Il y a une certaine prétention à croire avec beaucoup de sérieux que des linguistes ou des historiens ou même les auteurs peuvent déterminer le bon texte officiel de l’hymne national des Comores ou dire quelle version doit être chantée.
Par MiB
Les historiens peuvent sans doute retrouver ou reconstituer la version originale, celle qui a été choisie en 1978, après la restauration d’Ahmed Abdallah. Les auteurs peuvent aussi dire quel était le texte qu’ils ont présenté aux autorités pour devenir l’hymne national. Ils sont les mieux placés pour dire quel était le premier texte de l’hymne. Les linguistes peuvent transcrire l’hymne dans la bonne version du shiNdzauni et l’écrire avec l’orthographe moderne. C’est d’ailleurs l’apport important qu’ils ont fait sur ce texte.

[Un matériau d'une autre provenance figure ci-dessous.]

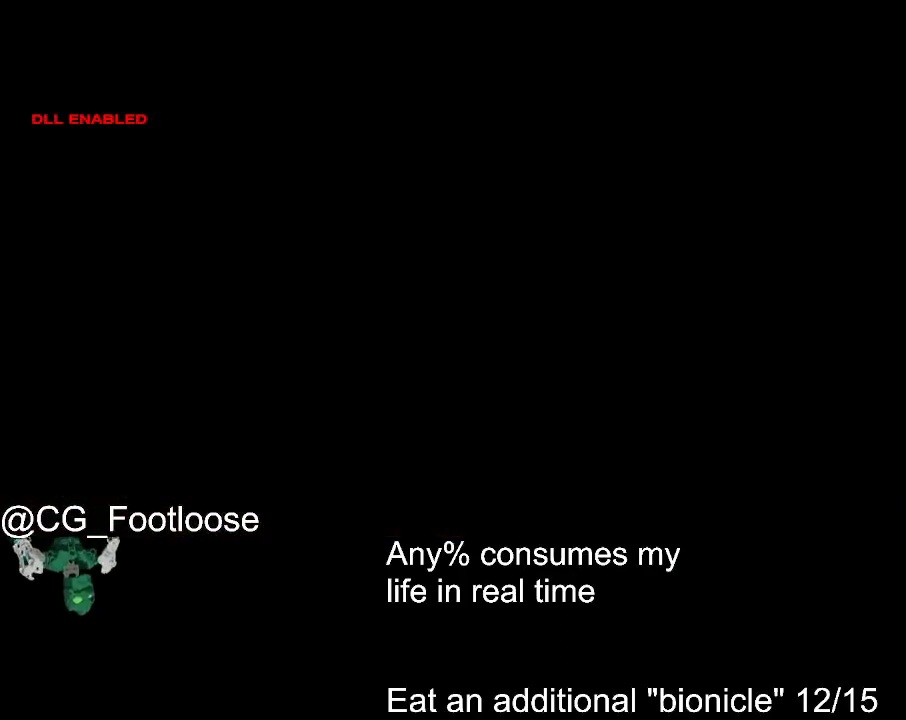
{"keys": [], "mouse": [], "events": []}
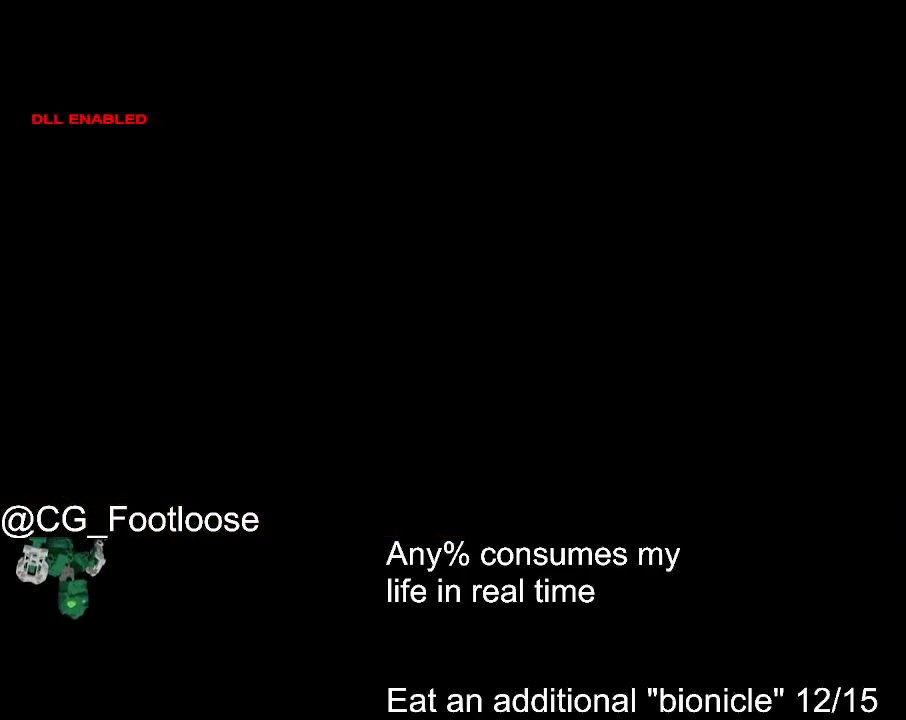
{"keys": [], "mouse": [], "events": []}
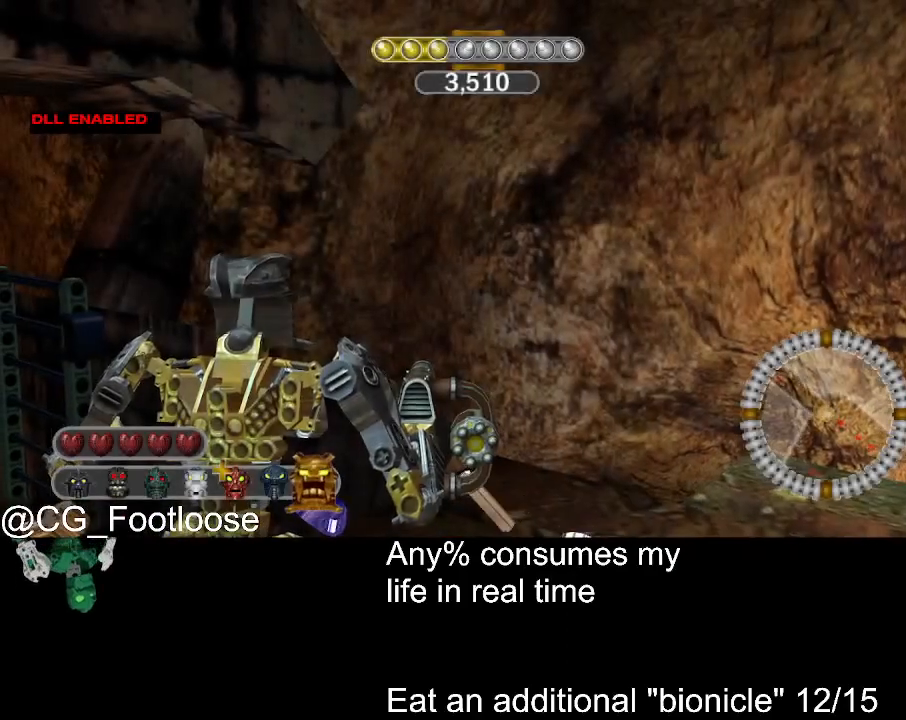
{"keys": [], "mouse": [], "events": []}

Pour le reste, tout appartient à l’État qui a pu, dans le passé, modifier formellement ou non le texte officiel, qui théoriquement conserve la version officielle comme tous les autres symboles de l’État et qui a aussi la possibilité de modifier cet hymne par un acte du parlement. Au-delà de l’État, aucune entité ne peut affirmer détenir ou établir la version officielle d’un symbole représentant la nation.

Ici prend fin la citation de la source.